Vicdan ve Adalet Nöbeti'nde söz kadınlarda

Türkiye genelinde bugün 25., İzmir'de ise 4. gününde olan HDP'nin “Durmayalım, Faşizmi Durduralım” sloganı gerçekleştirdiği Vicdan ve Adalet Nöbeti Gündoğdu Meydanı'ında devam ediyor. Basın toplantısında konuşan Ağrı Milletvekili Dilan Dirayet Taşdemir, "Nöbetin aynı zamanda eşitlik talebiyle de gerçekletiğini ifade ederek,  Özgürlüğü ve hayatı hak edenler, onu her gün fethetmek zorunda olanlardır“

Evrensel'in haberine göre, Taşdemir, "15 yıllık AKP iktidarı, cinsiyet eşitliği ve kadın özgürlüğü mücadelesinin ne kadar önemli olduğunu açıkça ortaya koydu, AKP’nin en ilerici, en liberal olarak takdim edildiği günlerde AKP gerici yüzünü her zaman kadınlarla ilgili politikaları üzerinden ortaya koydu. Cinsiyet eşitliği meselesi AKP’nin aynasıdır. Cinsiyetçilik AKP’nin hamurunda var."

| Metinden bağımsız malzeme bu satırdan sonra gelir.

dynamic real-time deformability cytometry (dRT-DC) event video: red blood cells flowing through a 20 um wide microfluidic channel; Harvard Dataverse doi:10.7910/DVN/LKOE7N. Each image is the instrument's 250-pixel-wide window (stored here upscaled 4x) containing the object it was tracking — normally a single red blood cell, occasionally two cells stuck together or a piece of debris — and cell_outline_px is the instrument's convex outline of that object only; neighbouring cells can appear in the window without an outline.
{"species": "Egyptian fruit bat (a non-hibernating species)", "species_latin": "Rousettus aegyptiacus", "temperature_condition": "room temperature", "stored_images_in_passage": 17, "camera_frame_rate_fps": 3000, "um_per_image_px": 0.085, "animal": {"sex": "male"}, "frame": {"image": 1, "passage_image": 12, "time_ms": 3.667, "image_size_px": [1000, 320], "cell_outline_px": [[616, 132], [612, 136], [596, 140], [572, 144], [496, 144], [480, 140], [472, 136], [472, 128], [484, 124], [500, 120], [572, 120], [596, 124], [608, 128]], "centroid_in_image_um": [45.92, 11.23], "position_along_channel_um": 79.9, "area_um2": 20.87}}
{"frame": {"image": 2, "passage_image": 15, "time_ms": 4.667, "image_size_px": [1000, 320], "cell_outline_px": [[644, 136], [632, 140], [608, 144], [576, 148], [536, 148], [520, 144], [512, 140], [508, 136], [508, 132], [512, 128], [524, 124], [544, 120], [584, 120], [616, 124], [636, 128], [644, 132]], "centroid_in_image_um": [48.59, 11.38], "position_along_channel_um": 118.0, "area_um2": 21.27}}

Bu iktidar haklarımızın morgu oldu

"Bu iktidar ekonomide kapitalist, hukukta faşist, cinsiyet meselesinde gerici, ne olduğu belirsiz, omurgasız bir iktidardır. Bu iktidar haklarımızın morgu oldu. Bizler AKP’nin gericiliğini kadınlar üzerinden ifşa ederken sorunu bir eşitlik mücadelesi olarak görüyoruz" dedi. 

Hükümetin müftülere nikah vermeye çalışmasına da değinen Taşdemir şunları söyledi:

“AKP sanki mevcut ihlallerin kaynağı kendisi değilmiş gibi davranarak hedef saptırmaya çalışıyor. Dini nikahlı kadınların mağduriyet yaşamasının sebebi sanki onlar değil. Resmi nikah kıyılmadan imam nikahı kıyılmasına verilen cezayı iptal edenler sanki onlar değil."

"Fethullah Pensilvanya’da değil AKP politikalarında yaşıyor"

"Ortaya çıktı ki, AKP’nin yasalaştırmaya çalıştığı ‘müftülüklere nikah yetkisi’ meğer 19 yıl önce Fetullahçı yapılanmanın düzenlediği Abant Toplantısı’nda önerilmiş."

Gördüğünüz gibi AKP- FETÖ ittifakı hem Kürtlere hem de kadınlara karşı işbirliğini sürdürüyor. Fetullah’ın teslim edilmeye ihtiyaç yok ki, Fethullah Pensilvanya’da değil AKP politikalarında yaşıyor.”

Taşdemir “15 yıldır iktidar olmakla övünen bir hükümetin hala 100 kadından ancak 27’sinin çalışma yaşamına katılabilmesini sağlamış olması, dünyada en yüksek çocuk doğurma oranlarına sahip bir ülkede çocuk bakım merkezi sayısını artırmak bir yana düşürmesi, kadınların her gün taciz ve katliamla gündem olması bu hükümetin iktidar olamadığının ispatıdır." 

"Yaşayabilmek için her gün savaş vermeye mecbur bırakıldık"

Düşünün ki bizler, her gün hayatta kalmak, sözümüzü söylemek, sokaklara çıkabilmek, çalışabilmek için neredeyse savaş vermeye mecbur bırakıldığımız bir ülkede yaşıyoruz.

Biz kazanacağız, çünkü ‘Özgürlüğü ve hayatı hak edenler, onu her gün fethetmek zorunda olanlardır. Türkiye’de devletin sorumluluğunda olması gereken haklarımıza devlete rağmen sahip çıkıyor, adeta haklarımızı devletten koruyoruz” diye ifade etti.